= Selected excerpt =
How Your Body Heals When You Sleep
Why good sleep matters, plus tips for getting better Zzzs
Americans are skimping on sleep and may no longer be spending the “one-third” of their lives sleeping that we used to hear about. In fact, at least one-third of adults in the United States say they get less than seven hours of sleep each night, according to the Centers for Disease Control and Prevention.
The stress of everyday life can keep you wound up all day — which makes it hard to unwind at night — and staying wound up interferes with your sleep. Even if you are lucky enough to get eight hours of sleep, getting good quality sleep also is an issue. Some 50 to 70 million Americans struggle with some sort of sleep disorder, according to the American Sleep Association. And the side effects of poor or inadequate sleep are huge: Sleep problems increase the risk of heart disease, diabetes, obesity and depression.

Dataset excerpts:
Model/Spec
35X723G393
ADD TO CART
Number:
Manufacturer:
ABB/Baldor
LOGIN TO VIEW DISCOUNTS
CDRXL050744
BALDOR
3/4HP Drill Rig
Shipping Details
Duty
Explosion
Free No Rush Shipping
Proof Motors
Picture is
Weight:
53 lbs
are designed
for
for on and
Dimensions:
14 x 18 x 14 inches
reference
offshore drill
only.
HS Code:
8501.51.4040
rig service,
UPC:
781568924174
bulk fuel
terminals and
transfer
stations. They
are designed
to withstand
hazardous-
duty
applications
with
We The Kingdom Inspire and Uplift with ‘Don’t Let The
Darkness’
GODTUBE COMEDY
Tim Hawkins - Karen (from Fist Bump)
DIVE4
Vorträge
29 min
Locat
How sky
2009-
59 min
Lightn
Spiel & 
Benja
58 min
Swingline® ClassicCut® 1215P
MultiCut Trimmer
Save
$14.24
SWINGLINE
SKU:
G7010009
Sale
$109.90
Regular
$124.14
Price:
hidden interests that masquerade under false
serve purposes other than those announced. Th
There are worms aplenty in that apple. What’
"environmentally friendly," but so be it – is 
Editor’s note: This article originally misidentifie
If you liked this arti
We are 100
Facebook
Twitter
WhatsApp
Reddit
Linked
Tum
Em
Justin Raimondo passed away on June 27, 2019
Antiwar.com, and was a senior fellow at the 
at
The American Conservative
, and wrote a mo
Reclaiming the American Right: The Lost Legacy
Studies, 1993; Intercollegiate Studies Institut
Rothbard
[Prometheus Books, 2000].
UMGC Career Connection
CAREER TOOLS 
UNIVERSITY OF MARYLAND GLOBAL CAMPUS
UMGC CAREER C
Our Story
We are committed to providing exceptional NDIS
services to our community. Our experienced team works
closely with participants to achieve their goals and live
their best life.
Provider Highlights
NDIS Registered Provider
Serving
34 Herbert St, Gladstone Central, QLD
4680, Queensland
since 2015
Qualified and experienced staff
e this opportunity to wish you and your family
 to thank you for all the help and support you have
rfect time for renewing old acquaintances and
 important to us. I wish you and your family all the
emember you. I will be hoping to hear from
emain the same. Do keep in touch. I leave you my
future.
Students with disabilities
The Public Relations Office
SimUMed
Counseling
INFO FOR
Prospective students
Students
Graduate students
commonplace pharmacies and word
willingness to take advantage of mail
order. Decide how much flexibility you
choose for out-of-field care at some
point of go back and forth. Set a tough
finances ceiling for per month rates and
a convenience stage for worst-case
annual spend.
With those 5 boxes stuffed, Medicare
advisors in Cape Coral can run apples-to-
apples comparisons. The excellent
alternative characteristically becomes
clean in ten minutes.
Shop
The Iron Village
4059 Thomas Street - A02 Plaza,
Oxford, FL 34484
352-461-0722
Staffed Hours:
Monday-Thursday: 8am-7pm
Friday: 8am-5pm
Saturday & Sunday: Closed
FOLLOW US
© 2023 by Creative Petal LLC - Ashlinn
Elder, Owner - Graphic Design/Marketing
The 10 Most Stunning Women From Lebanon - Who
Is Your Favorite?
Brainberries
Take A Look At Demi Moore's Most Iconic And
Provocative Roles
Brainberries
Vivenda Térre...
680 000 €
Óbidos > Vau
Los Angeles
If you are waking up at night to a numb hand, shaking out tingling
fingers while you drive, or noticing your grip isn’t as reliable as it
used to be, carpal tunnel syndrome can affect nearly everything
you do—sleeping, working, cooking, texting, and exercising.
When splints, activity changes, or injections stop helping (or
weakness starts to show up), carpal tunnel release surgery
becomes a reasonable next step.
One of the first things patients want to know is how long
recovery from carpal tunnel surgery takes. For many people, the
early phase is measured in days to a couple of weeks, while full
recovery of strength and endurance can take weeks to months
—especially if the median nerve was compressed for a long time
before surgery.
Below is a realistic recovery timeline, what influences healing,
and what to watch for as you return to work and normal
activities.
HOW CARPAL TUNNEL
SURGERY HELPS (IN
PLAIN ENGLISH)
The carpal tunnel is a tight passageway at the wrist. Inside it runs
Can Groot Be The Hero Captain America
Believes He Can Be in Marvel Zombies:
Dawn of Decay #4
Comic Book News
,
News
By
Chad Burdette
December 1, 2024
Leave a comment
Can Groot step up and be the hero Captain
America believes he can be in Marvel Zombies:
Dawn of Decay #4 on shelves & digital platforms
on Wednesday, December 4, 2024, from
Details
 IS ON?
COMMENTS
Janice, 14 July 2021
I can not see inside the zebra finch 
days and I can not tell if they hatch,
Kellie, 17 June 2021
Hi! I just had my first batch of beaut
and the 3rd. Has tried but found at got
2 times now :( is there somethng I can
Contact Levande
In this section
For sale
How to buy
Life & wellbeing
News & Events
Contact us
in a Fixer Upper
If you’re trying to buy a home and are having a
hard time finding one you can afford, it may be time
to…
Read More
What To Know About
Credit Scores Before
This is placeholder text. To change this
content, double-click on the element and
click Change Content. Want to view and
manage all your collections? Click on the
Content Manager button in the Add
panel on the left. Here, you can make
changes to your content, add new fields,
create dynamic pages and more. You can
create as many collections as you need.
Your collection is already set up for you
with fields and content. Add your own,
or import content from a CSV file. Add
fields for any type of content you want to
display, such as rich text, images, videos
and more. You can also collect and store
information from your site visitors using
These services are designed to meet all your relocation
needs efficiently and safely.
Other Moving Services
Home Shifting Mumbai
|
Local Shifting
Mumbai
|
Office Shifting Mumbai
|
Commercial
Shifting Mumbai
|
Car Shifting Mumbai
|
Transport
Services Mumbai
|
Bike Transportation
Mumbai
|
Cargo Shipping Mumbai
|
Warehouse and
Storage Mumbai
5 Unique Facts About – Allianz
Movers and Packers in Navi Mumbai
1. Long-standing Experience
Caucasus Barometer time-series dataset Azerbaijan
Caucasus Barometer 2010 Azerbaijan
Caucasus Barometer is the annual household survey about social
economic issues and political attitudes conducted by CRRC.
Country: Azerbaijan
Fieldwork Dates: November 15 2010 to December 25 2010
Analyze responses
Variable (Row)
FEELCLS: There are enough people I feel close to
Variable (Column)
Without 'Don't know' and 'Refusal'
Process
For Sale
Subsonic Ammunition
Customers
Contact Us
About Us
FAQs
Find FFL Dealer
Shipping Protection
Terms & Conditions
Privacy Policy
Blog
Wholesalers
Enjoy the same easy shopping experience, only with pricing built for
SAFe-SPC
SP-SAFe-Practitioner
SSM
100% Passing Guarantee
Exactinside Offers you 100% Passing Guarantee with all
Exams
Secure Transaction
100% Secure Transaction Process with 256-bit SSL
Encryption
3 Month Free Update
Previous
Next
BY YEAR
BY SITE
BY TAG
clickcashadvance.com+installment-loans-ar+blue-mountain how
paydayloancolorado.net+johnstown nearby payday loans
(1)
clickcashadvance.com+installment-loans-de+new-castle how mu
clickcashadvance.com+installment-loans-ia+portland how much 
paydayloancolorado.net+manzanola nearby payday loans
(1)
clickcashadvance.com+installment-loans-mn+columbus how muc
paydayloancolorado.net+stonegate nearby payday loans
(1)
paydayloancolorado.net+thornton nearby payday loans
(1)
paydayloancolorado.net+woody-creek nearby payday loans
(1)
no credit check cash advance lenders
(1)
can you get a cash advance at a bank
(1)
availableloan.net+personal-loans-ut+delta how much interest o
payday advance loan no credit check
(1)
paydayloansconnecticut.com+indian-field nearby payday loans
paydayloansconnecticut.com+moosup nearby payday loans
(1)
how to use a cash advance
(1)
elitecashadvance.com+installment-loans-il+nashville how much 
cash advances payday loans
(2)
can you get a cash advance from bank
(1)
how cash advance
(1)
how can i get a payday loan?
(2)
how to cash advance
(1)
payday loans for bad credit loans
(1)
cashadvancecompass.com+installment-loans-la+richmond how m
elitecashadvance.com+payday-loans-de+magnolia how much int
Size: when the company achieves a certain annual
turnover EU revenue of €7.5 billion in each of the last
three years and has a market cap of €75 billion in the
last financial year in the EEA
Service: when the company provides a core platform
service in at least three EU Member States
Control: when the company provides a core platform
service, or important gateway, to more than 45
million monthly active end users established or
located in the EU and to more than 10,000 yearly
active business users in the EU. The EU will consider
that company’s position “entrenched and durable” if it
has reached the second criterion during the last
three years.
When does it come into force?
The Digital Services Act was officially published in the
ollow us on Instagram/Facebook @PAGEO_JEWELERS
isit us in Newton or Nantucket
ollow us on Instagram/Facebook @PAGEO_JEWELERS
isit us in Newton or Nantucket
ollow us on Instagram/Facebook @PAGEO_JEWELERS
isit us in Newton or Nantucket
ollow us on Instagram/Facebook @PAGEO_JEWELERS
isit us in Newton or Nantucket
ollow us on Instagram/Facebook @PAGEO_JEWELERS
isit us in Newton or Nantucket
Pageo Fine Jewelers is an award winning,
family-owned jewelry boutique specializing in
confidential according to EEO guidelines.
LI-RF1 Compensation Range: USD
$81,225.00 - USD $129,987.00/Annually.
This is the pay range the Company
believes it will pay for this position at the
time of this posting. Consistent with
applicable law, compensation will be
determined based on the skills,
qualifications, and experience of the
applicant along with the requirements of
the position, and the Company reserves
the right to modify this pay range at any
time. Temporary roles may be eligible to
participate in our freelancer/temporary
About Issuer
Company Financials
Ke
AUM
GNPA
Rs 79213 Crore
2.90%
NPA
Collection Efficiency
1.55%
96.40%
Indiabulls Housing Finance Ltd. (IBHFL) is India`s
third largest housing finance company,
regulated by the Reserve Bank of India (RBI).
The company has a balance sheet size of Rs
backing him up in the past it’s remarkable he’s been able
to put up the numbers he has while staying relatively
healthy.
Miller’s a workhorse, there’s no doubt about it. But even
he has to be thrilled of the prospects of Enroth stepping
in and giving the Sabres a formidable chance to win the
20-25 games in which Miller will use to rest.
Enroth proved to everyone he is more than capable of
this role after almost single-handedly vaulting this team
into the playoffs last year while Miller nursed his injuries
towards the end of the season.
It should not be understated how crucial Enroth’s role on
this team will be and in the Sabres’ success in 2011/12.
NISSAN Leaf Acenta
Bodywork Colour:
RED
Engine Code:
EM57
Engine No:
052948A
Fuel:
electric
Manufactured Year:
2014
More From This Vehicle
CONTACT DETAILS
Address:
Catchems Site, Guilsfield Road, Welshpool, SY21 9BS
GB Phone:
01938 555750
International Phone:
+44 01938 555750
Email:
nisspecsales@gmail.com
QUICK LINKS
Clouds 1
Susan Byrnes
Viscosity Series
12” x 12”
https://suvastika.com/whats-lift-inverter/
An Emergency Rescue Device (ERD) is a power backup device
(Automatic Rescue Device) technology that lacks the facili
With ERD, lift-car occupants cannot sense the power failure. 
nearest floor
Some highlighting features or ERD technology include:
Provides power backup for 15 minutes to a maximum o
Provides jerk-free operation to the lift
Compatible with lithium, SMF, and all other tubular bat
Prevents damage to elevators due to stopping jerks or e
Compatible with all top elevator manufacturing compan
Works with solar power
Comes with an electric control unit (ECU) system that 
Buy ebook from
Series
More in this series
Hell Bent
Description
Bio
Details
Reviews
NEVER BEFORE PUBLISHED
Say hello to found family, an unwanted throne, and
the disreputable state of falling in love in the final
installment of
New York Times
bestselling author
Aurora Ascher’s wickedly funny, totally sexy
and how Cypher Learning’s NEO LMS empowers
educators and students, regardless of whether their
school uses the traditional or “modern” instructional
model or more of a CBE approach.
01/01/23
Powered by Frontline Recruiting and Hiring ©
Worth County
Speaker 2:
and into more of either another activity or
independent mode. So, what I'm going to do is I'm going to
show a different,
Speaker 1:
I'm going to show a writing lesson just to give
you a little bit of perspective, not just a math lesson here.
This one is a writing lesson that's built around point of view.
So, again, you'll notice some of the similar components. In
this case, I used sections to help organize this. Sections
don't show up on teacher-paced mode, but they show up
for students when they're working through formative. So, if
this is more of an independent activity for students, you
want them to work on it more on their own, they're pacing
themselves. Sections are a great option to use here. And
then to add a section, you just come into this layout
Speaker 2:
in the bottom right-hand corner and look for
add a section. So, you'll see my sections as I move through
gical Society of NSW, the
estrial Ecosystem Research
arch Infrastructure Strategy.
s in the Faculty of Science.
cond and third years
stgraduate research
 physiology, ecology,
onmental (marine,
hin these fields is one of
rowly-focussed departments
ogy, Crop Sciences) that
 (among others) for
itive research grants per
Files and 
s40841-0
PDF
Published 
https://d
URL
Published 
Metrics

= Problem to solve =
Please say whether each statement agrees with the sleep article, answering yes or no and quoting the words that decide it. 1. At least one-third of U.S. adults say they sleep less than seven hours a night. 2. Getting eight hours of sleep means sleep quality is not a concern. 3. The sleep article names cancer among the risks raised by sleep problems. The entries have no connection to the sleep article.

= Response for this exercise =
1. Yes: "at least one-third of adults in the United States say they get less than seven hours of sleep each night"
2. No: "Even if you are lucky enough to get eight hours of sleep, getting good quality sleep also is an issue."
3. No: "Sleep problems increase the risk of heart disease, diabetes, obesity and depression."